Chakwera urges prioritization of private sector in Malawi-Mozambique bilateral engagement

Malawi President Dr. Lazarus McCarthy Chakwera has emphasized the need for Malawi and Mozambique to prioritize private sector in their bilateral engagement, stressing that the sector is the engine for social and economic growth in any country.

Chakwera has since challenged his own government and that of President Fillipe Nyusi in Mozambique to create an enabling environment for businesses to flourish.

The Malawi leader made the sentiments on Saturday when he opened the Malawi-Mozambique Business Forum in Maputo, Mozambique.

“I strongly believe that the private sector is the engine for growth and should, therefore, form an integral part of our bilateral engagement,” he said.

He said it is against this background that his government has put in place policies, the legal framework and institutions to support private sector development.

Chakwera cited the Malawi 2063 development blueprint and Malawi’s Export Strategy II (2021-2026) where the role of the private sector is expressly highlighted as being “very prominent” in the creation of wealth for the nation.

“We have carried out a number of legal, administrative and macroeconomic management reforms aimed at creating a business-friendly climate. I believe similar efforts are taking place in Mozambique, in line with the Southern African Development Community (SADC) call to member states to harmonize policy frameworks especially, pro-private sector ones. This is also good for cross border trade and investment.

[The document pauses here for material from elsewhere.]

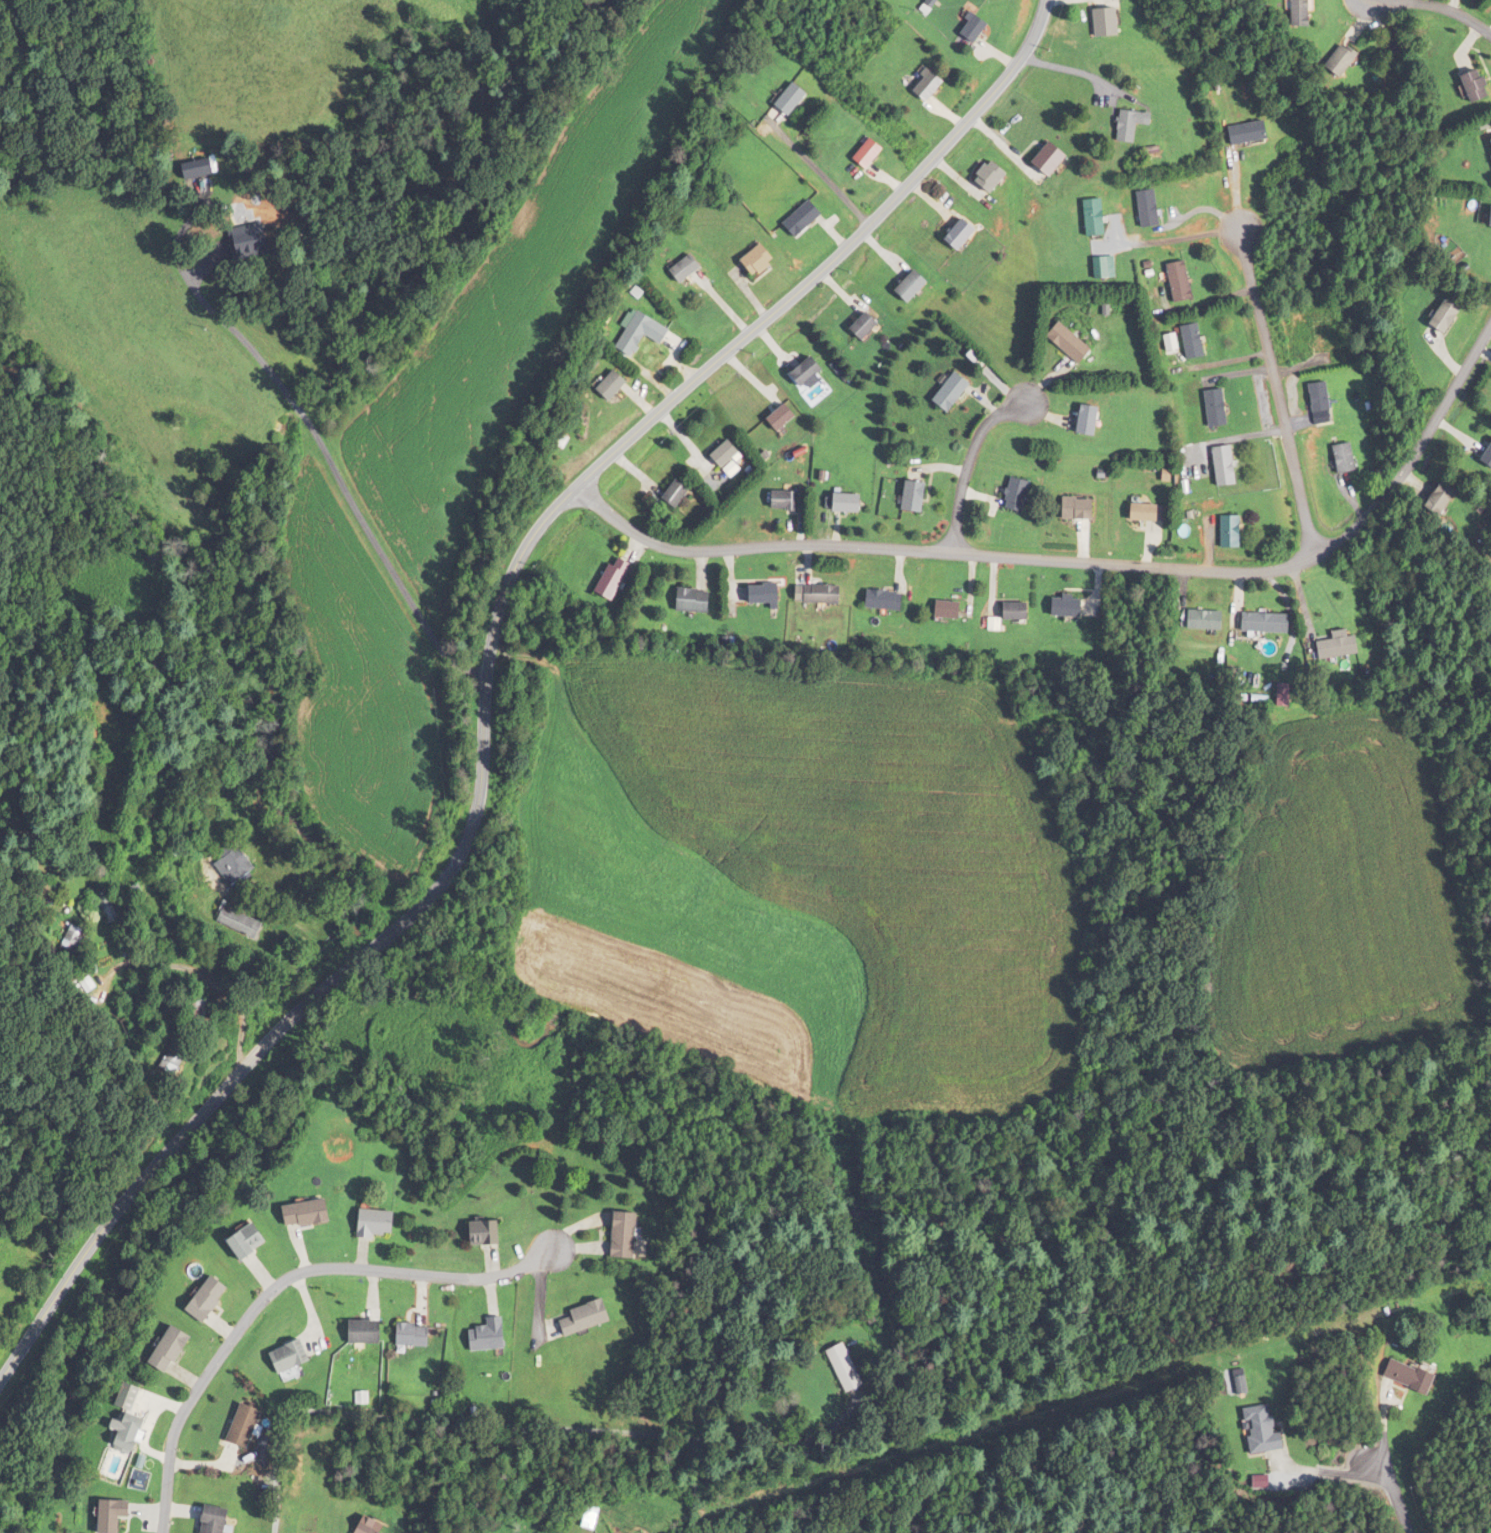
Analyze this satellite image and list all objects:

“Creation of an enabling business climate is critical to the growth and development and the attraction of the much- needed Foreign Direct Investment (FDI). We note, with appreciation, recent Mozambique’s high FDI inflow statistics. According to World Bank data, net Foreign Direct Investment inflows into Mozambique increased from 11.3 percent of GDP in 2018 to 22.7 percent in 2020. The increased inflows of foreign direct investment at the time when the global economy is reeling from the impact of COVID-19 induced lockdowns cannot be taken for granted. Growing investment rates are critical for building capacity for economic growth. Investments herald increased outputs. It is, therefore, important that the two countries should strengthen economic ties in form of investment and trade for the mutual benefit of the people of both countries,” said Chakwera.

He disclosed that Malawi spends on average $300 million annually to import and export goods and much of this trade is handled through the ports of Beira and Nacala.

Chakwera said he was pleased to note the modern systems and facilities installed at the Nacala Port that will help to reduce time and cost of doing business not only for Malawian and Mozambican private sector players but also the entire private sector in the region.

According to the Malawi’s Head of State, this augurs well with the aspirations of SADC to which both Malawi and Mozambique are key members.

SADC seeks to promote sustainable and equitable economic growth and socio-economic development through efficient, productive systems, deeper co-operation and integration, good governance, and durable peace and security.

“It is pleasing to note that Malawi and Mozambique, together we are working towards this aspiration. As a way of assisting the private sector, it is important that the procedures and processes, terms and conditions, of accessing and using port facilities whether it is at Nacala or any other Port, should be facilitatory rather than hindering private sector growth. This Business Forum today exemplifies the cordial relations that exist between Malawi and Mozambique.

“There are calls that African countries should increase IntraAfrican trade as facilitated by the African Continental Free Trade Area (AfCFTA). Currently, the bilateral trade between Malawi and Mozambique is relatively low despite close proximity of major commercial and industrial hubs of the two countries. Between 2017 and 2020, Malawi’s exports to Mozambique accounted for 2 percent of Malawi’s total exports while Mozambique’s exports to Malawi represented 1 percent of Mozambique’s exports during the same period. In my view, there is scope for increased trade between our countries. One way to grow trade is to forge linkages of the private sectors of the two countries,” narrated Chakwera.

He expressed optimism that the business forum will be beneficial in many aspects, from creating trade deals and forging lasting business linkages.